The core of OpenID Connect is based on a concept called “ID Tokens.” This is a new token type that the authorization server will return which encodes the user’s authentication information. In contrast to access tokens, which are only intended to be understood by the resource server, ID tokens are intended to be understood by the third-party application. When the client makes an OpenID Connect request, it can request an ID token along with an access token.

OpenID Connect’s ID Tokens take the form of a JWT (JSON Web Token), which is a JSON payload that is signed with the private key of the issuer, and can be parsed and verified by the application.
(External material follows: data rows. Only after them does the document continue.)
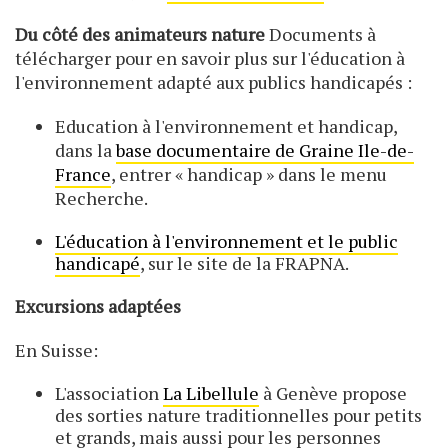
Du côté des animateurs nature
Documents à
télécharger pour en savoir plus sur l'éducation à
l'environnement adapté aux publics handicapés :
Education à l'environnement et handicap,
dans la
base documentaire de Graine Ile-de-
France
, entrer « handicap » dans le menu
Recherche.
L'éducation à l'environnement et le public
handicapé
, sur le site de la FRAPNA.
Excursions adaptées
En Suisse:
L'association
La Libellule
à Genève propose
des sorties nature traditionnelles pour petits
et grands, mais aussi pour les personnes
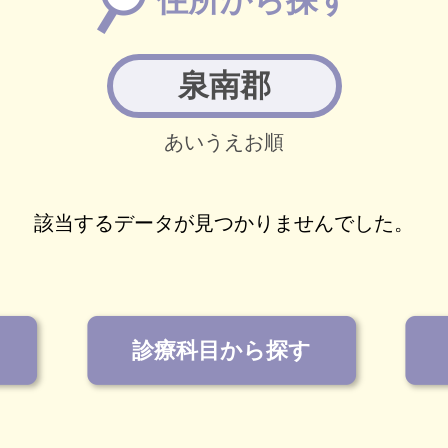
泉南郡
あいうえお順
該当するデータが見つかりませんでした。
診療科目から探す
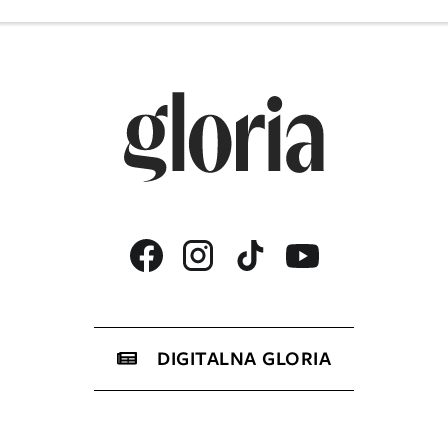
DIGITALNA GLORIA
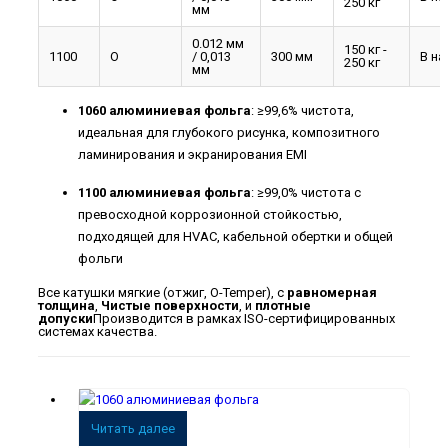
250 кг
мм
0.012 мм
150 кг -
1100
О
/ 0,013
300 мм
В на
250 кг
мм
1060 алюминиевая фольга
: ≥99,6% чистота,
идеальная для глубокого рисунка, композитного
ламинирования и экранирования EMI
1100 алюминиевая фольга
: ≥99,0% чистота с
превосходной коррозионной стойкостью,
подходящей для HVAC, кабельной обертки и общей
фольги
Все катушки мягкие (отжиг, O-Temper), с
равномерная
толщина
,
Чистые поверхности
, и
плотные
допуски
Производится в рамках ISO-сертифицированных
системах качества.
Читать далее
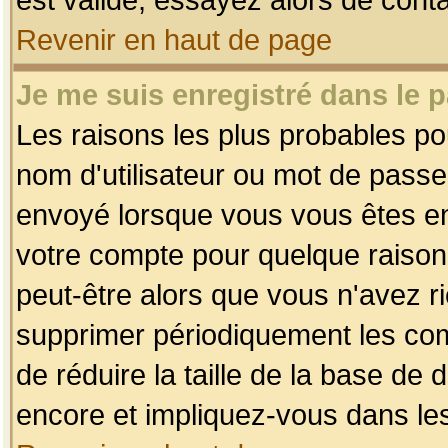
Revenir en haut de page
Je me suis enregistré dans le 
Les raisons les plus probables p
nom d'utilisateur ou mot de passe i
envoyé lorsque vous vous êtes enr
votre compte pour quelque raison.
peut-être alors que vous n'avez ri
supprimer périodiquement les comp
de réduire la taille de la base d
encore et impliquez-vous dans le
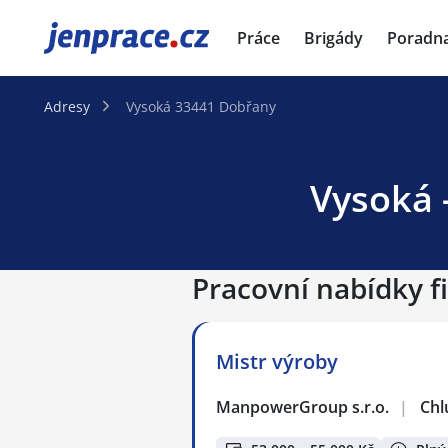
JenPráce.cz
Práce
Brigády
Poradn
Adresy
Vysoká 33441 Dobřany
Vysoká 
Pracovní nabídky f
Mistr výroby
ManpowerGroup s.r.o.
|
Chl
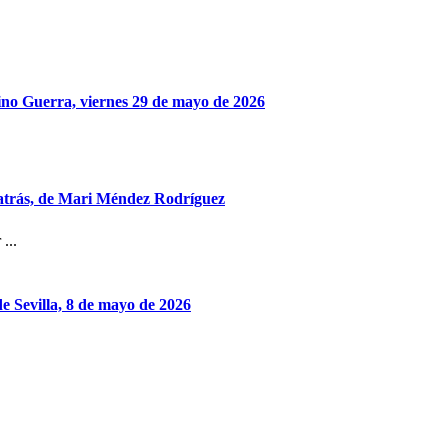
nino Guerra, viernes 29 de mayo de 2026
atrás, de Mari Méndez Rodríguez
...
e Sevilla, 8 de mayo de 2026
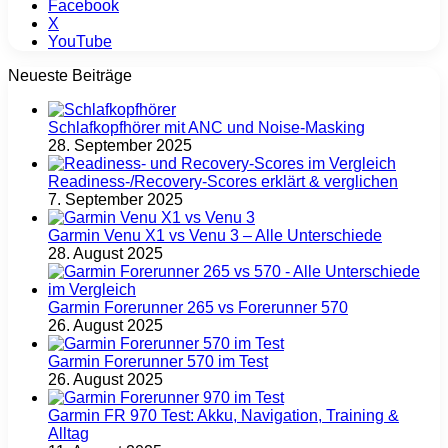
Facebook
X
YouTube
Neueste Beiträge
Schlafkopfhörer mit ANC und Noise-Masking
28. September 2025
Readiness-/Recovery-Scores erklärt & verglichen
7. September 2025
Garmin Venu X1 vs Venu 3 – Alle Unterschiede
28. August 2025
Garmin Forerunner 265 vs Forerunner 570
26. August 2025
Garmin Forerunner 570 im Test
26. August 2025
Garmin FR 970 Test: Akku, Navigation, Training &
Alltag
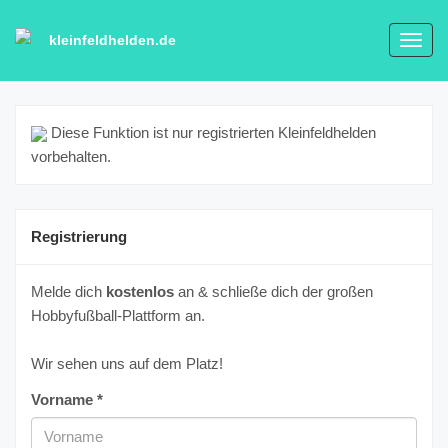
kleinfeldhelden.de
Toggl
navig
Diese Funktion ist nur registrierten Kleinfeldhelden
vorbehalten.
Registrierung
Melde dich
kostenlos
an & schließe dich der großen
Hobbyfußball-Plattform an.
Wir sehen uns auf dem Platz!
Vorname *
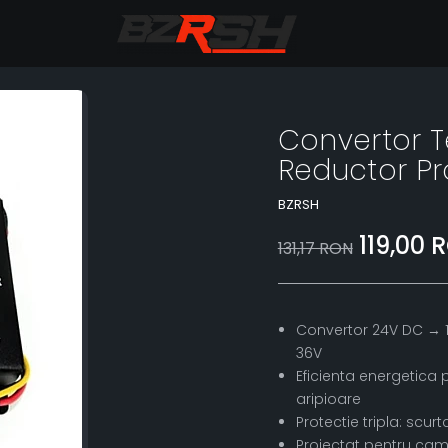
Convertor T
Reductor P
BZRSH
119,00 
131,17 RON
Convertor 24V DC → 12
36V
Eficienta energetica 
aripioare
Protectie tripla: scurt
Proiectat pentru camioa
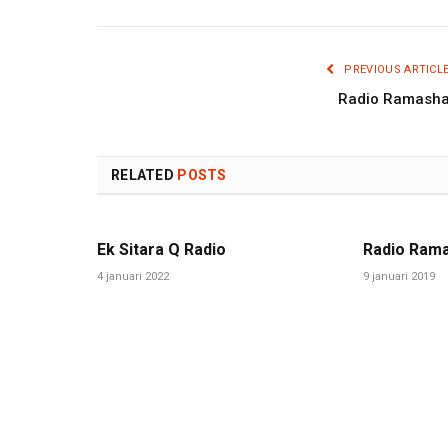
PREVIOUS ARTICL
Radio Ramash
RELATED
POSTS
Ek Sitara Q Radio
Radio Ram
4 januari 2022
9 januari 2019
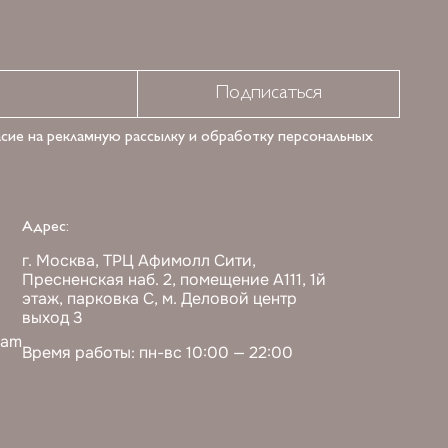
Подписаться
асие на рекламную рассылку и обработку персональных
Адрес:
г. Москва, ТРЦ Афимолл Сити,
Пресненская наб. 2, помещение А111, 1й
этаж, парковка С, м. Деловой центр
выход 3
ram
Время работы: пн-вс 10:00 — 22:00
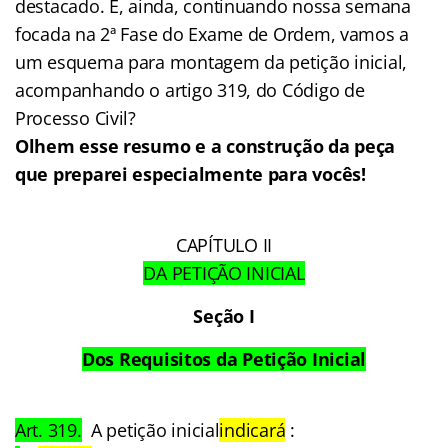
destacado. E, ainda, continuando nossa semana
focada na 2ª Fase do Exame de Ordem, vamos a
um esquema para montagem da petição inicial,
acompanhando o artigo 319, do Código de
Processo Civil?
Olhem esse resumo e a construção da peça
que preparei especialmente para vocês!
CAPÍTULO II
DA PETIÇÃO INICIAL
Seção I
Dos Requisitos da Petição Inicial
Art. 319.
A petição inicial
indicará
:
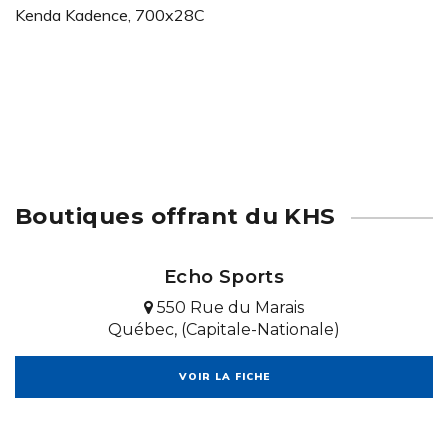
Kenda Kadence, 700x28C
Boutiques offrant du KHS
Echo Sports
550 Rue du Marais
Québec, (Capitale-Nationale)
VOIR LA FICHE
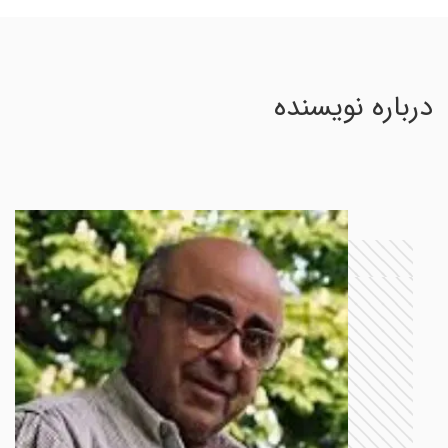
درباره نویسنده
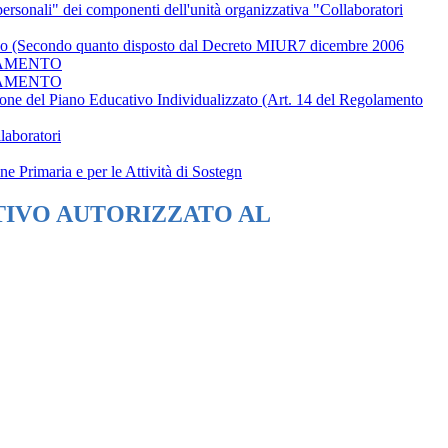
personali" dei componenti dell'unità organizzativa "Collaboratori
colastico (Secondo quanto disposto dal Decreto MIUR7 dicembre 2006
TAMENTO
TAMENTO
stione del Piano Educativo Individualizzato (Art. 14 del Regolamento
laboratori
one Primaria e per le Attività di Sostegn
TIVO AUTORIZZATO AL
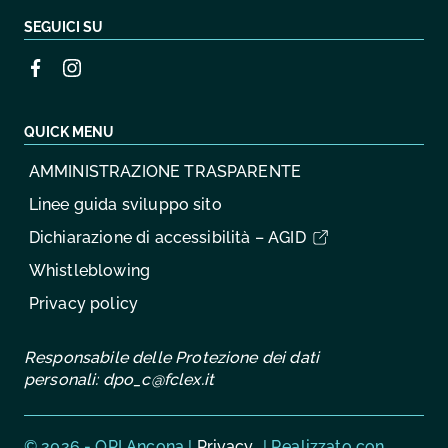
SEGUICI SU
QUICK MENU
AMMINISTRAZIONE TRASPARENTE
Linee guida sviluppo sito
Dichiarazione di accessibilità – AGID
Whistleblowing
Privacy policy
Responsabile delle Protezione dei dati
personali:
dpo_c@fclex.it
Sezione Link Utili
© 2026 - OPI Ancona |
Privacy
| Realizzato con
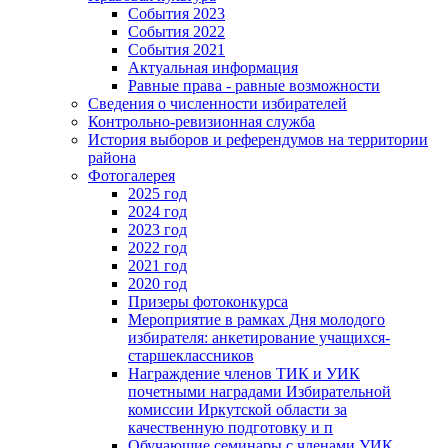
События 2023
События 2022
События 2021
Актуальная информация
Равные права - равные возможности
Сведения о численности избирателей
Контрольно-ревизионная служба
История выборов и референдумов на территории
района
Фотогалерея
2025 год
2024 год
2023 год
2022 год
2021 год
2020 год
Призеры фотоконкурса
Мероприятие в рамках Дня молодого
избирателя: анкетирование учащихся-
старшеклассников
Награждение членов ТИК и УИК
почетными наградами Избирательной
комиссии Иркутской области за
качественную подготовку и п
Обучающие семинары с членами УИК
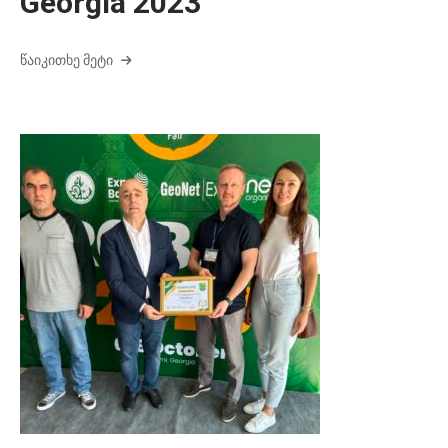
Georgia 2023
ᲬᲐᲘᲙᲘᲗᲮᲔ ᲛᲔᲢᲘ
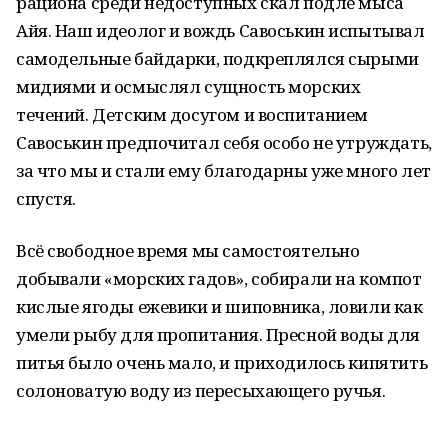
рациона среди недоступных скал подле мыса
Айя. Наш идеолог и вождь Савоськин испытывал
самодельные байдарки, подкреплялся сырыми
мидиями и осмыслял сущность морских
течений. Детским досугом и воспитанием
Савоськин предпочитал себя особо не утруждать,
за что мы и стали ему благодарны уже много лет
спустя.
Всё свободное время мы самостоятельно
добывали «морских гадов», собирали на компот
кислые ягоды ежевики и шиповника, ловили как
умели рыбу для пропитания. Пресной воды для
питья было очень мало, и приходилось кипятить
солоноватую воду из пересыхающего ручья.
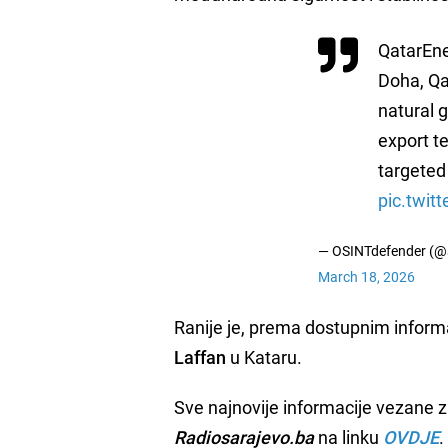
QatarEner
Doha, Qat
natural g
export t
targeted 
pic.twi
— OSINTdefender (@
March 18, 2026
Ranije je, prema dostupnim informa
Laffan
u Kataru.
Sve najnovije informacije vezane z
Radiosarajevo.ba
na linku
OVDJE
.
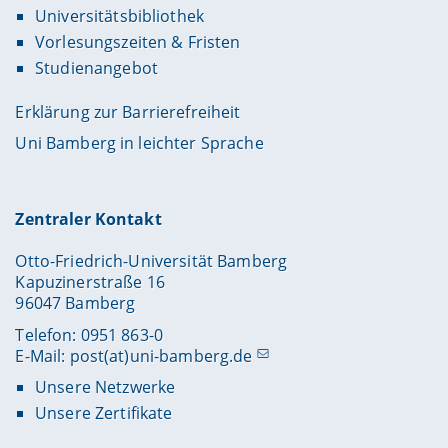
Universitätsbibliothek
Vorlesungszeiten & Fristen
Studienangebot
Erklärung zur Barrierefreiheit
Uni Bamberg in leichter Sprache
Zentraler Kontakt
Otto-Friedrich-Universität Bamberg
Kapuzinerstraße 16
96047 Bamberg
Telefon: 0951 863-0
E-Mail:
post(at)uni-bamberg.de
Unsere Netzwerke
Unsere Zertifikate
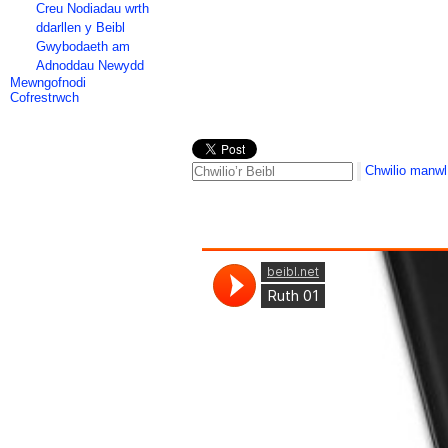
Creu Nodiadau wrth
ddarllen y Beibl
Gwybodaeth am
Adnoddau Newydd
Mewngofnodi
Cofrestrwch
Chwilio manwl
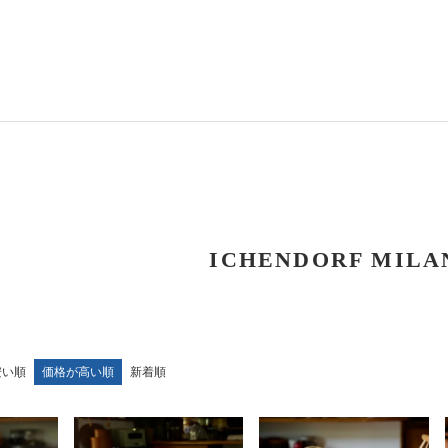
ICHENDORF MILA
安い順
価格が高い順
新着順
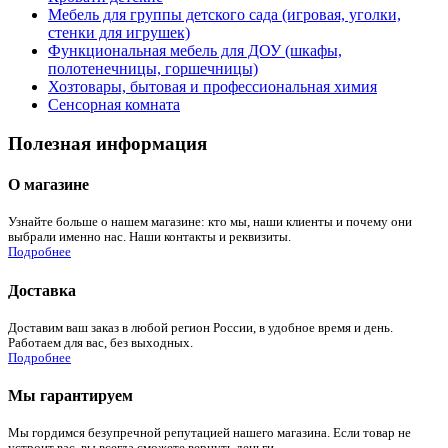
Мебель для группы детского сада (игровая, уголки,
стенки для игрушек)
Функциональная мебель для ДОУ (шкафы,
полотенечницы, горшечницы)
Хозтовары, бытовая и профессиональная химия
Сенсорная комната
Полезная информация
О магазине
Узнайте больше о нашем магазине: кто мы, наши клиенты и почему они
выбрали именно нас. Наши контакты и реквизиты.
Подробнее
Доставка
Доставим ваш заказ в любой регион России, в удобное время и день.
Работаем для вас, без выходных.
Подробнее
Мы гарантируем
Мы гордимся безупречной репутацией нашего магазина. Если товар не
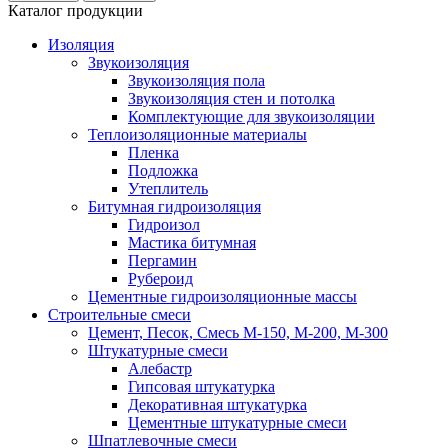
Каталог продукции
Изоляция
Звукоизоляция
Звукоизоляция пола
Звукоизоляция стен и потолка
Комплектующие для звукоизоляции
Теплоизоляционные материалы
Пленка
Подложка
Утеплитель
Битумная гидроизоляция
Гидроизол
Мастика битумная
Пергамин
Рубероид
Цементные гидроизоляционные массы
Строительные смеси
Цемент, Песок, Смесь М-150, М-200, М-300
Штукатурные смеси
Алебастр
Гипсовая штукатурка
Декоративная штукатурка
Цементные штукатурные смеси
Шпатлевочные смеси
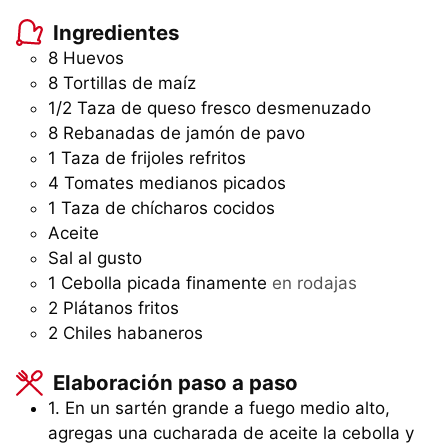
Ingredientes
8
Huevos
8
Tortillas de maíz
1/2
Taza
de queso fresco desmenuzado
8
Rebanadas
de jamón de pavo
1
Taza
de frijoles refritos
4
Tomates medianos picados
1
Taza
de chícharos cocidos
Aceite
Sal al gusto
1
Cebolla picada finamente
en rodajas
2
Plátanos fritos
2
Chiles habaneros
Elaboración paso a paso
1. En un sartén grande a fuego medio alto,
agregas una cucharada de aceite la cebolla y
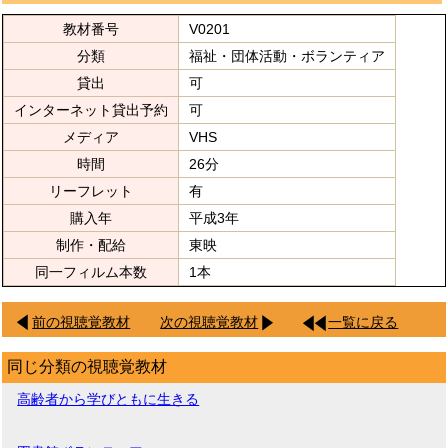
教材番号
V0201
分類
福祉・団体活動・ボランティア
貸出
可
インターネット貸出予約
可
メディア
VHS
時間
26分
リーフレット
有
購入年
平成3年
制作・配給
東映
同一フィルム本数
1本
前の視聴覚教材
次の視聴覚教材
一覧に戻る
同じ分類の視聴覚教材
高齢者から学びともに生きる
Inside the JWT are a handful of defined property names that provide information to the application. They are represented with shorthand names to keep the overall size of the JWT small. This includes a unique identifier for the user (sub, short for “subject”), the identifier for the server that issued the token (iss), the identifier for the client that requested this token (aud, short for “audience”), along with a handful of properties such as the lifetime of the token, and how long ago the user was presented with a primary authentication prompt.

{
  "iss": "https://server.example.com",
  "sub": "24400320",
  "aud": "s6BhdRkqt3",
  "nonce": "n-0S6_WzA2Mj",
  "exp": 1311281970,
  "iat": 1311280970,
  "auth_time": 1311280969,
  "acr": "urn:mace:incommon:iap:silver"
}

Standardizing the endpoints, names, and metadata helps reduce implementation errors, and allows shared knowledge to be passed around about the security considerations of each.